**Your task**
Give back only the lines in the records below from the one with "binoculars (orange) (345,340)" to the one with "camera: 45 degrees right, 10 degrees down", both inclusive, word for word.

**Material for this task**
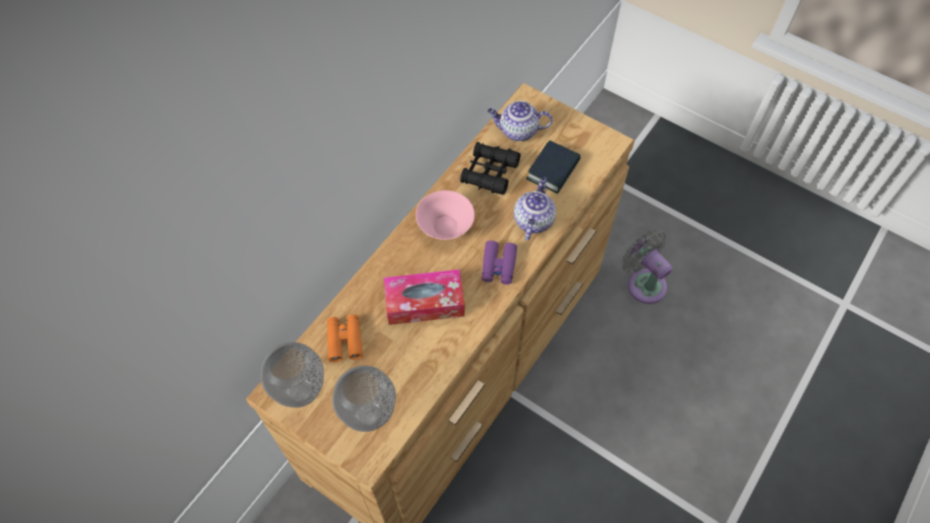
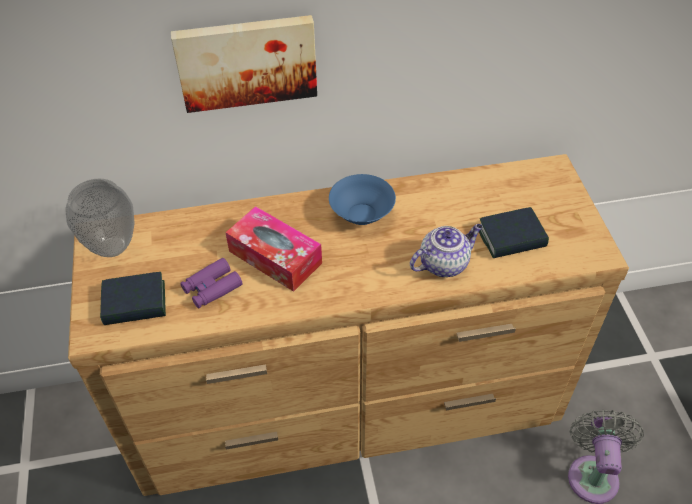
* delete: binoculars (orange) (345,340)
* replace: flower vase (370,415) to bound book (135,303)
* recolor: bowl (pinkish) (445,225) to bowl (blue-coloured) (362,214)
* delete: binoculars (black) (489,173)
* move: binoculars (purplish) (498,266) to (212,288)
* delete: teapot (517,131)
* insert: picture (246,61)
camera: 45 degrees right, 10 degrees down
---
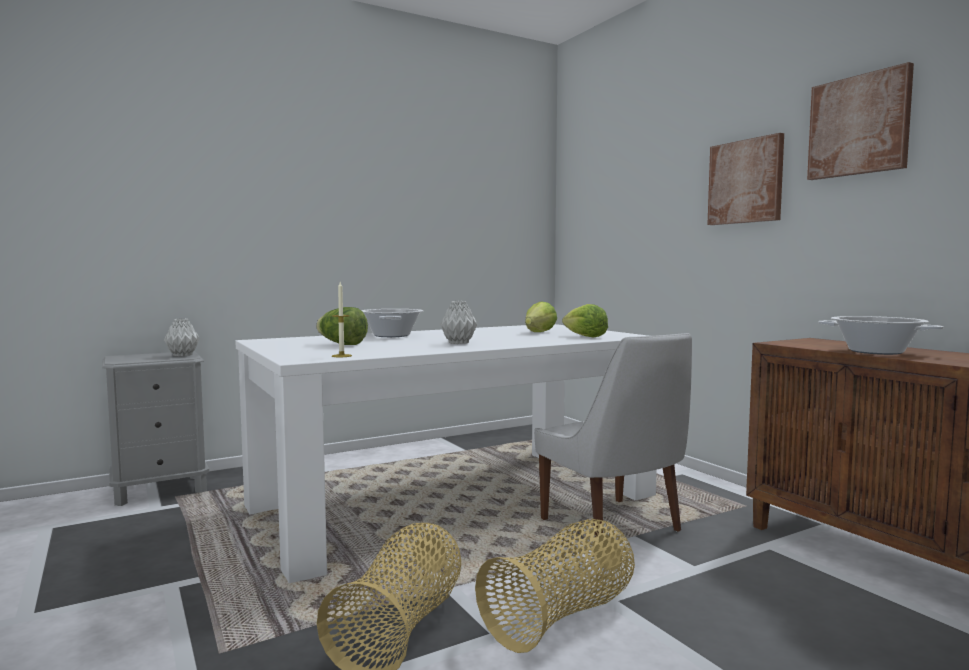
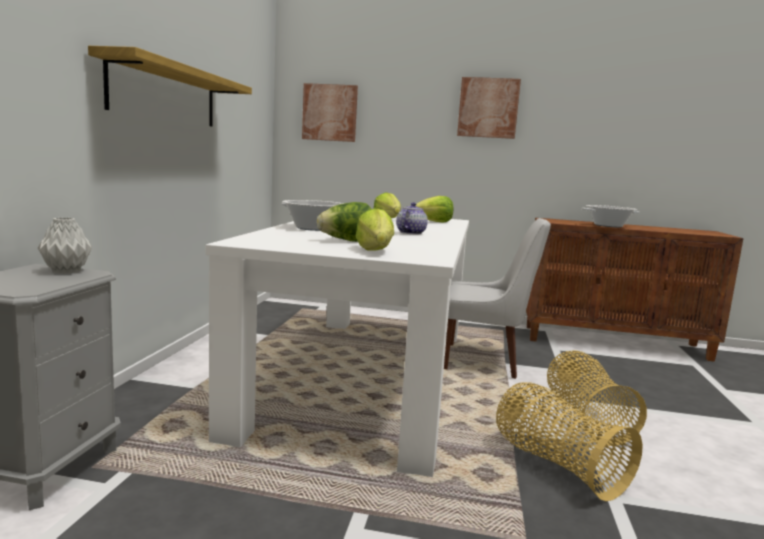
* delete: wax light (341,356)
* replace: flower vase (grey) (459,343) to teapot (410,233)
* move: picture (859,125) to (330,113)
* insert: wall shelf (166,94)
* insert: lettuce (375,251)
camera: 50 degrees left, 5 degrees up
...
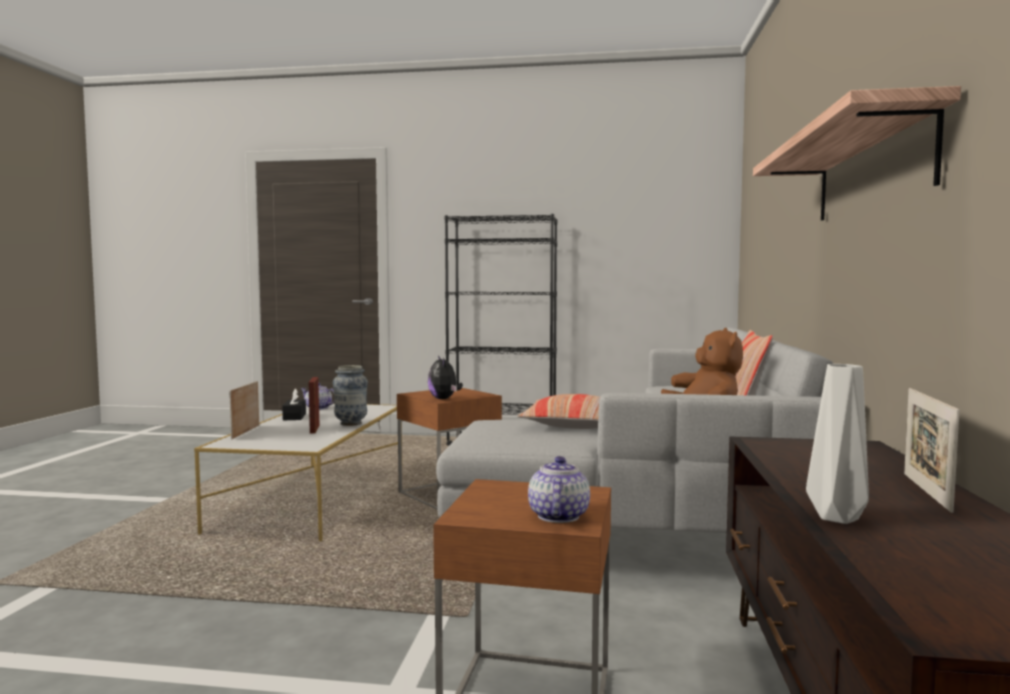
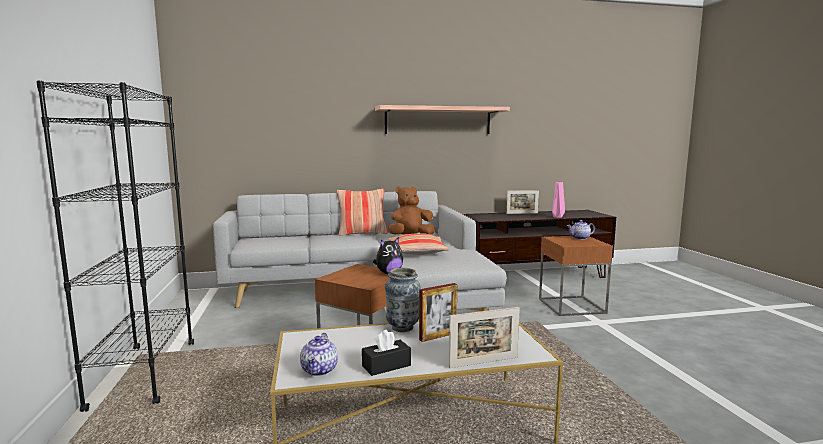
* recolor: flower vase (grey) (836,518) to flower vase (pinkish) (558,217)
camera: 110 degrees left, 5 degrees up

**Result for this task**
* delete: binoculars (orange) (345,340)
* replace: flower vase (370,415) to bound book (135,303)
* recolor: bowl (pinkish) (445,225) to bowl (blue-coloured) (362,214)
* delete: binoculars (black) (489,173)
* move: binoculars (purplish) (498,266) to (212,288)
* delete: teapot (517,131)
* insert: picture (246,61)
camera: 45 degrees right, 10 degrees down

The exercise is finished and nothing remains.